Exactly what I was trying to get at with the reference to the wiki and asking about host memory usage.
 
  • Like
Reactions: leesteken
That's not how ballooning works! As soon as the Proxmox host memory usage get above 80% (which is configurable in the latest version), Proxmox starts taking away memory from VMs based on the number of Shares: https://pve.proxmox.com/pve-docs/pve-admin-guide.html#qm_ballooning . There is no negotiation with the (software inside the) VM. Memory is just taken away! Make sure (the software inside) your VM can run with the minimal memory setting (and can handle memory disappearing instantly).
It's new in 8.4.1 ? because before I update PVE it work fine. I'm around 79.8% of host ram use, I kill some VM and test again
 
It's new in 8.4.1 ? because before I update PVE it work fine. I'm around 79.8% of host ram use, I kill some VM and test again
It being configurable is new but they way ballooning works is not (and it's always been this way IIRC). Maybe the update causes Proxmox to use a little more memory and causing ballooning to take away more memory? Causing the problem inside the VM because you set the minimal memory too low or the software cannot handle memory disappearing.
 
So based on that being close to 80% it sounds like your problem is when the host approaches 80% or passes 80% it is taking memory pages away from that guest based on the shares value if you adjust your host memory usage percentage to be 85 or 90% or get rid of some memory usage by reducing guests then you should be able to continue without issue.

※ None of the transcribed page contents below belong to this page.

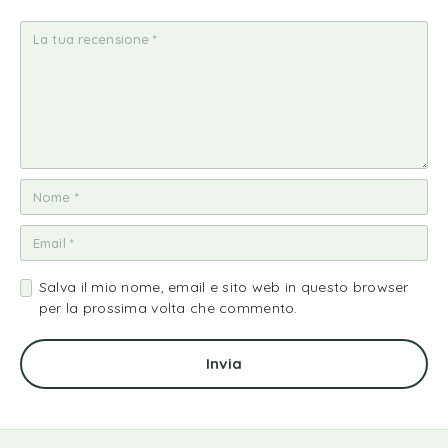
ell
ell
ell
ell
ell
a
e
e
e
e
su
su
su
su
su
5
5
5
5
5
Salva il mio nome, email e sito web in questo browser
per la prossima volta che commento.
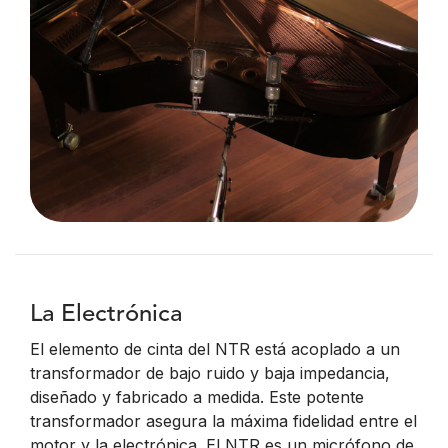
La Electrónica
El elemento de cinta del NTR está acoplado a un
transformador de bajo ruido y baja impedancia,
diseñado y fabricado a medida. Este potente
transformador asegura la máxima fidelidad entre el
motor y la electrónica. El NTR es un micrófono de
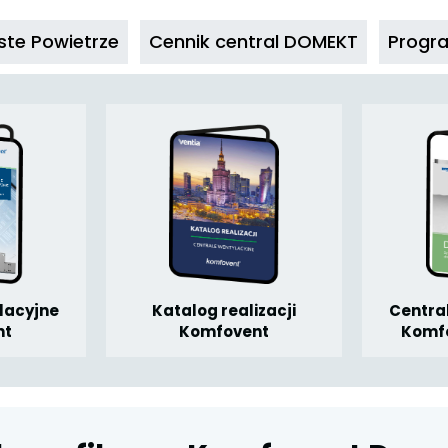
te Powietrze
Cennik central DOMEKT
Progr
lacyjne
Katalog realizacji
Centra
nt
Komfovent
Komf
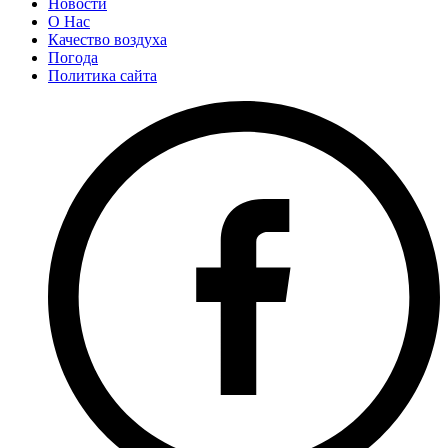
Новости
О Нас
Качество воздуха
Погода
Политика сайта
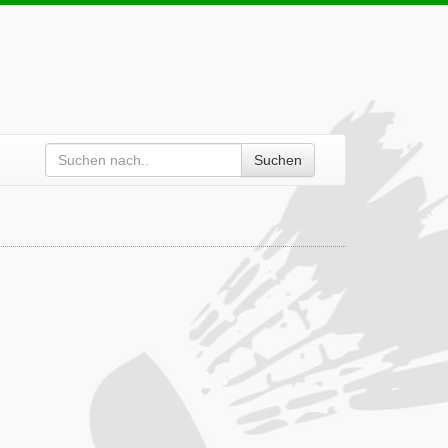
Suchen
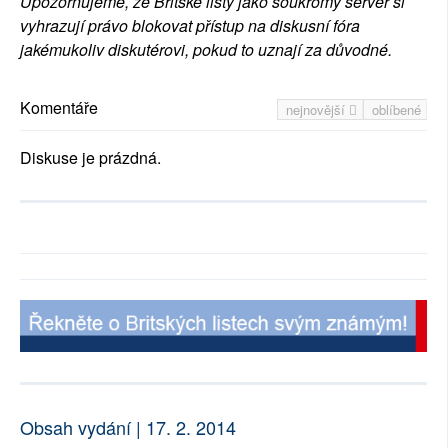
Upozorňujeme, že Britské listy jako soukromý server si
vyhrazují právo blokovat přístup na diskusní fóra
jakémukoliv diskutérovi, pokud to uznají za důvodné.
Komentáře
nejnovější
oblíbené
Diskuse je prázdná.
Obsah vydání | 17. 2. 2014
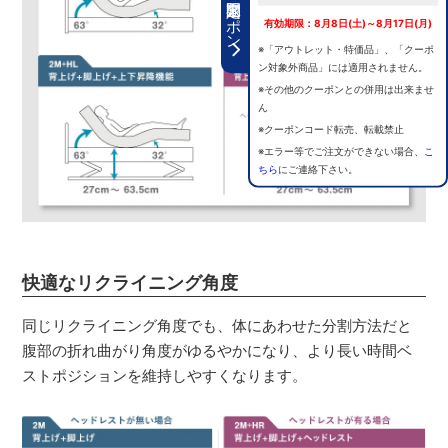
期間限定クーポン
有効期限：8月8日(土)～8月17日(月)
※「アウトレット・特価品」、「クーポ
ン対象外商品」には適用されません。
※その他のクーポンとの併用は出来ませ
ん
※クーポンコード転売、転載禁止
※エラー等でご注文ができない場合、
こ
ちら
にご連絡下さい。
快適なリクライニング角度
同じリクライニング角度でも、体にあわせた分割方法だと
腹部の折れ曲がり角度がゆるやかになり、より長い時間ベ
ストポジションを維持しやすくなります。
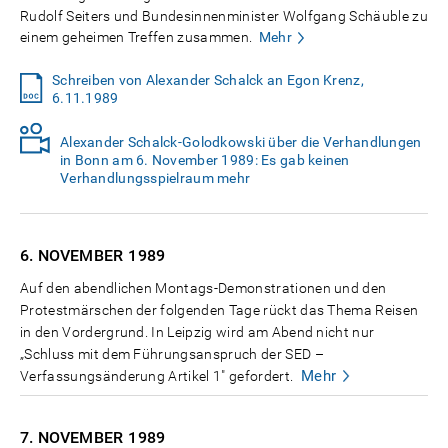
Rudolf Seiters und Bundesinnenminister Wolfgang Schäuble zu
einem geheimen Treffen zusammen.
Mehr
Schreiben von Alexander Schalck an Egon Krenz,
6.11.1989
Alexander Schalck-Golodkowski über die Verhandlungen
in Bonn am 6. November 1989: Es gab keinen
Verhandlungsspielraum mehr
6. NOVEMBER
1989
Auf den abendlichen Montags-Demonstrationen und den
Protestmärschen der folgenden Tage rückt das Thema Reisen
in den Vordergrund. In Leipzig wird am Abend nicht nur
„Schluss mit dem Führungsanspruch der SED –
Mehr
Verfassungsänderung Artikel 1" gefordert.
7. NOVEMBER
1989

Either way if that Guest operating system is not OK with the decrease in ram then you’ll need to configure it as min = max or disable ballooning
 
Seem your are right. I stoped some VM, host ram usage is 59% then I start my VM with 4096/2048/Ballooning=on and lauch my apps on it....and seem to work...:)

As Leesteken said, I think the update cause PVE to use more memory.

I do more test and send feedback here...
 
Recommend mark the thread as resolved. Unless you identified additional issues that indicated a problem with memory ballooning or allocation.